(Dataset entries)

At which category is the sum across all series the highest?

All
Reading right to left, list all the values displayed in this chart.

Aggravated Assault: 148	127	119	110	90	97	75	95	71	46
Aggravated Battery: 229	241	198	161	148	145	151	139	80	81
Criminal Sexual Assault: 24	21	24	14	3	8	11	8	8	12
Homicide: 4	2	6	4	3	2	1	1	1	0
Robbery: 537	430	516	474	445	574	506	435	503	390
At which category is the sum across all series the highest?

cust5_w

...

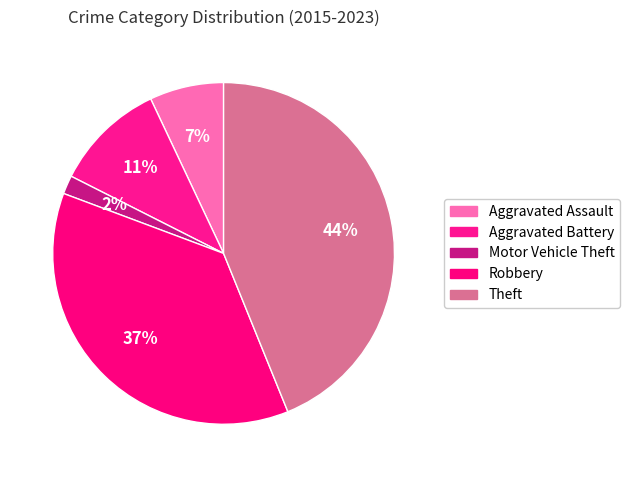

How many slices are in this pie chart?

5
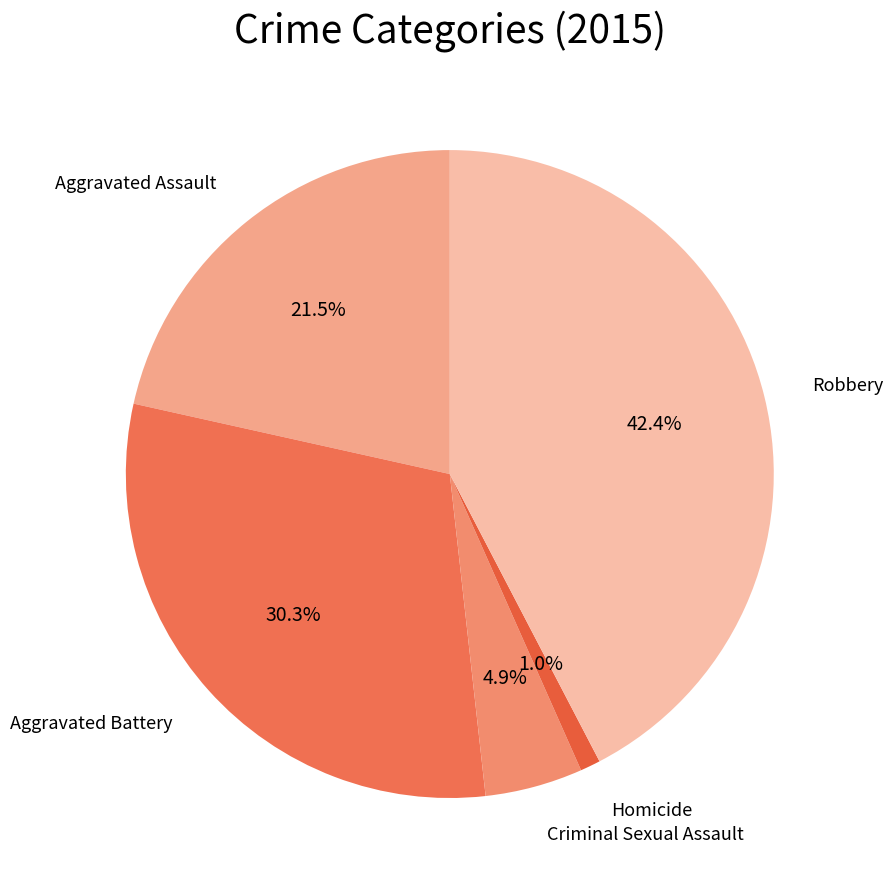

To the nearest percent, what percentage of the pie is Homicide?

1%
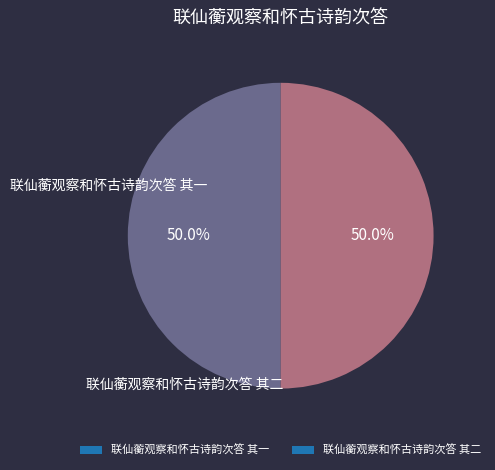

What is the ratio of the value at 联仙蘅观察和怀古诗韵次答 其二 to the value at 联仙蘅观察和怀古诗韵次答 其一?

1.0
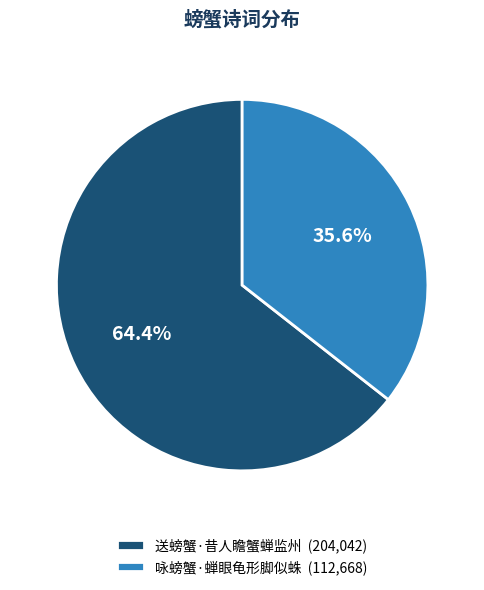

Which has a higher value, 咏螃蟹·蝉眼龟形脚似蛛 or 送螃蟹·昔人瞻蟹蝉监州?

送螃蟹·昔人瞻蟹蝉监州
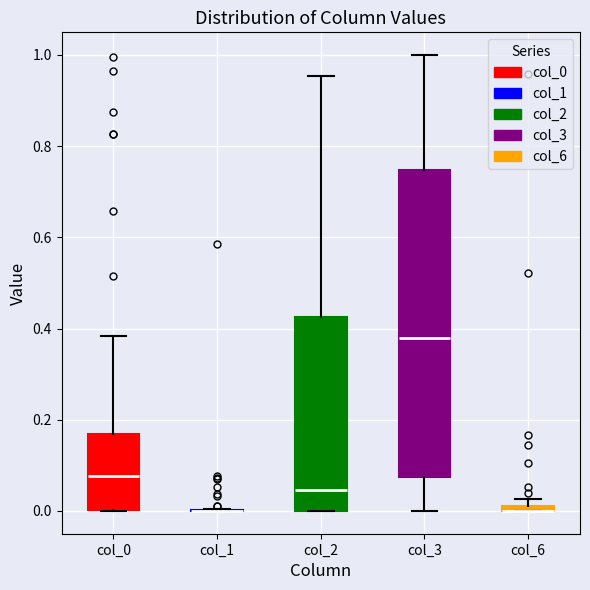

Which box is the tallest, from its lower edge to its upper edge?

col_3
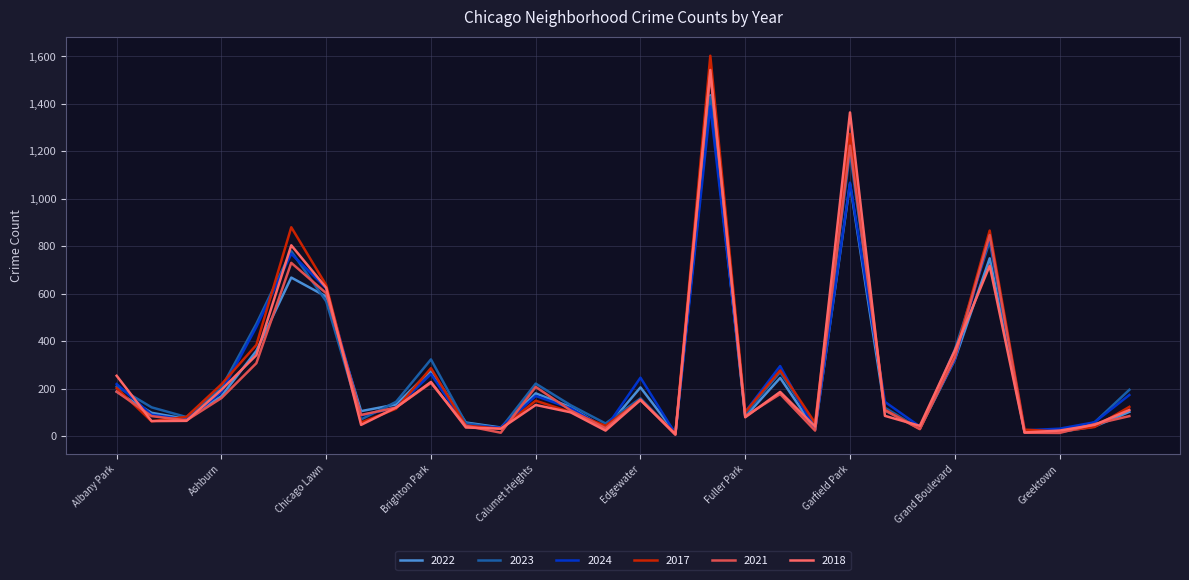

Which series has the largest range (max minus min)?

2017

Work order:
Report each line of the records above that contains the string "昔人瞻蟹蝉监州". Matching is case-sensitive.

Task output:
Which has a higher value, 咏螃蟹·蝉眼龟形脚似蛛 or 送螃蟹·昔人瞻蟹蝉监州?
送螃蟹·昔人瞻蟹蝉监州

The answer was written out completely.